Omido would go on to establish the Center for Justice, Governance and Environmental Action (CJGEA) through which she lobbied the government to have community members tested for lead poisoning. The tests revealed that levels of lead in the soil around the smelter had risen since it had become operational, and that local children had astronomical levels of lead in their blood.
She took the findings to the management of the smelter and Kenya’s National Environment Management Authority, to no avail. Shutting down the smelter became Omido’s primary goal: “If they [the Kenyan government] would have listened the first time, I would probably still be working in industry,” she says, “but the more they resisted it showed me how much this is wrong. I wanted to push and warn the community that this was going on.”

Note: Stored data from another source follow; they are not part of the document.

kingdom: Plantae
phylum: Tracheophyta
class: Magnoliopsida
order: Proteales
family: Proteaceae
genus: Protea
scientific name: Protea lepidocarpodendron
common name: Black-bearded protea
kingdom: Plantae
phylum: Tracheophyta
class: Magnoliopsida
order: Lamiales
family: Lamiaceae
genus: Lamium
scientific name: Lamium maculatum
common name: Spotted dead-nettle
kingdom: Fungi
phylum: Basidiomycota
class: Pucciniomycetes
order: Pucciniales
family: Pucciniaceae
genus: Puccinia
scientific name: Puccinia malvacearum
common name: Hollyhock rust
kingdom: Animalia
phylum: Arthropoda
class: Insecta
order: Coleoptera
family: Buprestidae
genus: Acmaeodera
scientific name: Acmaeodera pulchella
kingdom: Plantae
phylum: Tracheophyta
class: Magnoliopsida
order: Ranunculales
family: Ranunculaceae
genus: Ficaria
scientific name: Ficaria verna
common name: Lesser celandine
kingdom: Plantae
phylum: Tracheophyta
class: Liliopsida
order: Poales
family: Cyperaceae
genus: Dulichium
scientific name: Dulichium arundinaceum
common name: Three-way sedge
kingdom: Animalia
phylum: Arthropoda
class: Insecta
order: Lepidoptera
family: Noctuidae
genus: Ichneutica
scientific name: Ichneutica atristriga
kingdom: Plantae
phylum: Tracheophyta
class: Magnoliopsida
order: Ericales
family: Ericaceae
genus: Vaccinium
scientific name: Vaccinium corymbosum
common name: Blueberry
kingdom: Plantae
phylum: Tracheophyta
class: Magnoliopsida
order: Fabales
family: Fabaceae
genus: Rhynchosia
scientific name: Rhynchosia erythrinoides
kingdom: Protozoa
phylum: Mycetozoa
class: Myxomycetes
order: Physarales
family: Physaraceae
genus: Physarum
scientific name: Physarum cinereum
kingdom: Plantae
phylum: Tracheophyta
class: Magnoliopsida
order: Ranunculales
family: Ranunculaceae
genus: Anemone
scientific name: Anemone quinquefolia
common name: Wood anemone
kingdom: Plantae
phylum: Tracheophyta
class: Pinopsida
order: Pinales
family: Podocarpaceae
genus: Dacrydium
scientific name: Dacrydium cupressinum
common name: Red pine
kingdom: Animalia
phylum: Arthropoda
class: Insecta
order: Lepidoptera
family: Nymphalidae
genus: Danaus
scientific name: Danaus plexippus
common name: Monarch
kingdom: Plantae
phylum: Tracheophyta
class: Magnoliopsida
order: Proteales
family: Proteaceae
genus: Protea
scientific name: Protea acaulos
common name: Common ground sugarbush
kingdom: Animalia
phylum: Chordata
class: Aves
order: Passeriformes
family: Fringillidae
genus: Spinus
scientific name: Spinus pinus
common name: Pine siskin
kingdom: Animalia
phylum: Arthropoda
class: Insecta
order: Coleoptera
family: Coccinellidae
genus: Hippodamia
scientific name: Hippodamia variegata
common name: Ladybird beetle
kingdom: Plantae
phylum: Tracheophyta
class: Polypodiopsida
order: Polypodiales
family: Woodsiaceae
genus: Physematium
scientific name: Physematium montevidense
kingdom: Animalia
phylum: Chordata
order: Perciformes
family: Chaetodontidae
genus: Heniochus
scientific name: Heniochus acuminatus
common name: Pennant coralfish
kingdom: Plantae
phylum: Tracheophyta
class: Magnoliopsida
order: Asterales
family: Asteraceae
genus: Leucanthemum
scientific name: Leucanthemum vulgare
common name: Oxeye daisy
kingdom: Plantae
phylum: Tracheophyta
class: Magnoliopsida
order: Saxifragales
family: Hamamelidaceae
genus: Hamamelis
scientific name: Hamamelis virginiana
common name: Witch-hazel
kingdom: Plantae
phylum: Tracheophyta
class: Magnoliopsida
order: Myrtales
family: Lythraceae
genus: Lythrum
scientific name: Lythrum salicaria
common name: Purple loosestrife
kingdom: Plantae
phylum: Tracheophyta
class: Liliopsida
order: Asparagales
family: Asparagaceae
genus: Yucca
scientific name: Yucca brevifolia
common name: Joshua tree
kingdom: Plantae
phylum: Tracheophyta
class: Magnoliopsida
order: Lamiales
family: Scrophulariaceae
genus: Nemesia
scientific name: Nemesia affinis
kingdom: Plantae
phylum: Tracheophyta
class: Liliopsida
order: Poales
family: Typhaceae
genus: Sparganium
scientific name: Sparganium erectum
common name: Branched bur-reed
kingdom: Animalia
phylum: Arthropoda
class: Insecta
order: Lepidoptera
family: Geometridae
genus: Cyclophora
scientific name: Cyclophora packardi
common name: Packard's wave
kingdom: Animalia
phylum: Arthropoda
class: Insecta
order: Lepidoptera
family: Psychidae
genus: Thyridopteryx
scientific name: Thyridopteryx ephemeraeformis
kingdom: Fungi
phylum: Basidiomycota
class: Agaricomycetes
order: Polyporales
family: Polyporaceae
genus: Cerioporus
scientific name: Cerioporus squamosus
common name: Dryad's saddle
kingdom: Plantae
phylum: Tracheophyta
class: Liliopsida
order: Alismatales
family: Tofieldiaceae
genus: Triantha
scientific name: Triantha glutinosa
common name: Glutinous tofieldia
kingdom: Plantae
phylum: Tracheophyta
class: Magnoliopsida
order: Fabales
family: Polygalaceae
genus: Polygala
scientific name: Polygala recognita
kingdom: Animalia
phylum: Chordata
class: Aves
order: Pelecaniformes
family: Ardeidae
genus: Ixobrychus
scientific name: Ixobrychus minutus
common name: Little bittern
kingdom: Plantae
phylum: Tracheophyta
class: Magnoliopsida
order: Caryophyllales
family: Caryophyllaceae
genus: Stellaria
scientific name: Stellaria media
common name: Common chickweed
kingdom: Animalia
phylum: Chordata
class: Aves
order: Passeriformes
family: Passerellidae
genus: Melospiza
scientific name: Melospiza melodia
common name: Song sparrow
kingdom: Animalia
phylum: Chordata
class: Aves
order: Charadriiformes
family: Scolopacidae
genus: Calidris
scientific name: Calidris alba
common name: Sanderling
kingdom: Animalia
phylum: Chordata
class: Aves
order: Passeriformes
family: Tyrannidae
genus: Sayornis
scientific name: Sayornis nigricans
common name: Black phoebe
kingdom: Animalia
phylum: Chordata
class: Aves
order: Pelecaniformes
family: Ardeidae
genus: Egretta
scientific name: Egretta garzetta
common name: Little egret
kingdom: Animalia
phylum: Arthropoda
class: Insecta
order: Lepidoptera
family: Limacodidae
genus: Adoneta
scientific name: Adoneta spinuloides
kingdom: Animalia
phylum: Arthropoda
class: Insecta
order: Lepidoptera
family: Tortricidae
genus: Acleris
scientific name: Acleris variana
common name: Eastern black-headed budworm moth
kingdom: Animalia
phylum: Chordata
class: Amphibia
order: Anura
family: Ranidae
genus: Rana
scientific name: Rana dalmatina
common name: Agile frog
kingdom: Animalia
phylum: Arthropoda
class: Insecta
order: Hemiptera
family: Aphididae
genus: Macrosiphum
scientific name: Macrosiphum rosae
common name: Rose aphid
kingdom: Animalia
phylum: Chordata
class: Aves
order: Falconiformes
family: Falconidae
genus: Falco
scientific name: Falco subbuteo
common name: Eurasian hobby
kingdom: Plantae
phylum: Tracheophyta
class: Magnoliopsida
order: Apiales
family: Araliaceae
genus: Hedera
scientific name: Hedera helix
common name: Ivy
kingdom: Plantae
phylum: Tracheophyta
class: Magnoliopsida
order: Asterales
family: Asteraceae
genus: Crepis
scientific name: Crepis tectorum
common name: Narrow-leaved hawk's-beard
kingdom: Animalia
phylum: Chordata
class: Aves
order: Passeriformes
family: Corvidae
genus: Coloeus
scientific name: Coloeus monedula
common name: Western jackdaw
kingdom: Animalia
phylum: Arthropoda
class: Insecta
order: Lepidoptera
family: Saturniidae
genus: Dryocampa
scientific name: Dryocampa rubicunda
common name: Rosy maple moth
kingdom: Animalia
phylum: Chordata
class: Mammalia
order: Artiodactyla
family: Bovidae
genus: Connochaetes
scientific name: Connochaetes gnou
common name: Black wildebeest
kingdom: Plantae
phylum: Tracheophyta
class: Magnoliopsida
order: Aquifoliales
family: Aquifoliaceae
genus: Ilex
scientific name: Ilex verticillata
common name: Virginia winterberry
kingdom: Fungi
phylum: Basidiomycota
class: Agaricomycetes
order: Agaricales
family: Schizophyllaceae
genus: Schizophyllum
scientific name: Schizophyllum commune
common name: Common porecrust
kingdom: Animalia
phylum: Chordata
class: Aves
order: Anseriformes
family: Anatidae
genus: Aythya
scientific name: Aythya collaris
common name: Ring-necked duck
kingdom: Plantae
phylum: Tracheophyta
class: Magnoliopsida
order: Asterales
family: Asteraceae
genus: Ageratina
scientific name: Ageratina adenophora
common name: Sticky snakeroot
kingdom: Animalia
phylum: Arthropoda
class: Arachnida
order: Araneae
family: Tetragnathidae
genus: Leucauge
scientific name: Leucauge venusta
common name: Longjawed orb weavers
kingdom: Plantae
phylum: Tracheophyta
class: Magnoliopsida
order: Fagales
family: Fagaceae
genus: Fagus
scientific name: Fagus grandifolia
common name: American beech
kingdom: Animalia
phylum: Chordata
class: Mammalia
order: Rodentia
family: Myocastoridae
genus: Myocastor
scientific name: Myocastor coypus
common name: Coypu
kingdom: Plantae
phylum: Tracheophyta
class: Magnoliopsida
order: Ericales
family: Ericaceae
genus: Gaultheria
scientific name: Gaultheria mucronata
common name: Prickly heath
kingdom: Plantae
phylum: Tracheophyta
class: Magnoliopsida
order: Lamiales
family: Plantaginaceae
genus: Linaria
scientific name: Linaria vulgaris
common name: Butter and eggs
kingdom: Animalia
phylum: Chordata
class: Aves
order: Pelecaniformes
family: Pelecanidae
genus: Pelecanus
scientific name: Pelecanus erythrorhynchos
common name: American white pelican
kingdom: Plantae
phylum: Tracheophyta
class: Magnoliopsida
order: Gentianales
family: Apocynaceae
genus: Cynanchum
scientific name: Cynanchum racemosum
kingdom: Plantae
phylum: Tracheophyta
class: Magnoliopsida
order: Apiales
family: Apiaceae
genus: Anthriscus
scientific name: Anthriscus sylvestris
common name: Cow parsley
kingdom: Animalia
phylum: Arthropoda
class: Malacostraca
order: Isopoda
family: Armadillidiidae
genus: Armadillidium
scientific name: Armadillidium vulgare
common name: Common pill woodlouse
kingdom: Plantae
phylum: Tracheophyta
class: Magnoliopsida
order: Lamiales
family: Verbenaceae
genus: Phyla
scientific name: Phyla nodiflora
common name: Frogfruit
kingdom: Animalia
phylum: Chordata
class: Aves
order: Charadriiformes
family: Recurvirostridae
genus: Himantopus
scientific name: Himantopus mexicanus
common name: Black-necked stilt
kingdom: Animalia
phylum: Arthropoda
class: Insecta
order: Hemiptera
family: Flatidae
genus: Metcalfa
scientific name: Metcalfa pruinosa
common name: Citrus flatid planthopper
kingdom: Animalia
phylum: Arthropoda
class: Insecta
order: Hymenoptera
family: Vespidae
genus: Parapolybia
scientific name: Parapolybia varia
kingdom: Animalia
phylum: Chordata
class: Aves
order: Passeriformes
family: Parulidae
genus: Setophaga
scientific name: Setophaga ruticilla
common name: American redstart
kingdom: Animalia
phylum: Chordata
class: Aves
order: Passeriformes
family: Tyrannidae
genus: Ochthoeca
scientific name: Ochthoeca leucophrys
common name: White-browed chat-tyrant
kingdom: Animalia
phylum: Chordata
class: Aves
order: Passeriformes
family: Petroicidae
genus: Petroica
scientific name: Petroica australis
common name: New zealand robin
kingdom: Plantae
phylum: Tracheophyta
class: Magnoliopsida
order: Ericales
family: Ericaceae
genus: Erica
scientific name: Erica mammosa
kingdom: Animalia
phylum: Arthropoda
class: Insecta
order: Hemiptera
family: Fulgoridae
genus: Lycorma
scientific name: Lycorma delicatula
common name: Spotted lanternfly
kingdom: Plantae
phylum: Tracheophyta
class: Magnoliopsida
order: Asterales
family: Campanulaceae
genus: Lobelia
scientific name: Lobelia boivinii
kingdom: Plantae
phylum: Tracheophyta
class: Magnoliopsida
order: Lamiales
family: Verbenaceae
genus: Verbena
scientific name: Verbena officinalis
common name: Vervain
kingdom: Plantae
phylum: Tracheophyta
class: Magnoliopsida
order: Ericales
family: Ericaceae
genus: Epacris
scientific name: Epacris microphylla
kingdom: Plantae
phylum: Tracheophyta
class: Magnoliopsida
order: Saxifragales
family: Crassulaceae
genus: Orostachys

What followed was years of organizing, peaceful street protests and letter-writing campaigns aimed at pressuring the government to close the plant. During a protest in 2012, Omido was charged with illegal assembly and inciting violence. She was arrested and jailed.
After years of effort and sacrifice, the smelter ceased operations in January 2014 and the Kenyan government agreed to pay for testing the local community and cleaning up the site and the surrounding area.
Phyllis Omido and the five other 2015 Goldman Prize recipients have in common a determination to overcome apathy and intimidation in representing under-served communities and protecting the environment.
A fellow recipient to whom Omido felt close is Berta Caceras, who organized the Lenca people of her native Honduras to push a dam builder out of indigenous lands. Phyllis says she relates to Berta because “she too has been jailed and assaulted by armed government officials.”
The prize has given Phyllis the means and the visibility to continue her advocacy of the human rights of those who live around extractive industries in Kenya. Not having received a salary in more than five years, the prize “means now we have a wider scope to work with communities, and a bigger platform to address issues with policymakers back home.”
Since the closing of the smelting plant, Omido has not slowed in her efforts. She has expanded the efforts of CJGEA and developed a youth empowerment division to translate its mission to the next generation.
“The more I talk to the youth the more I have hope for the future,” Phyllis said.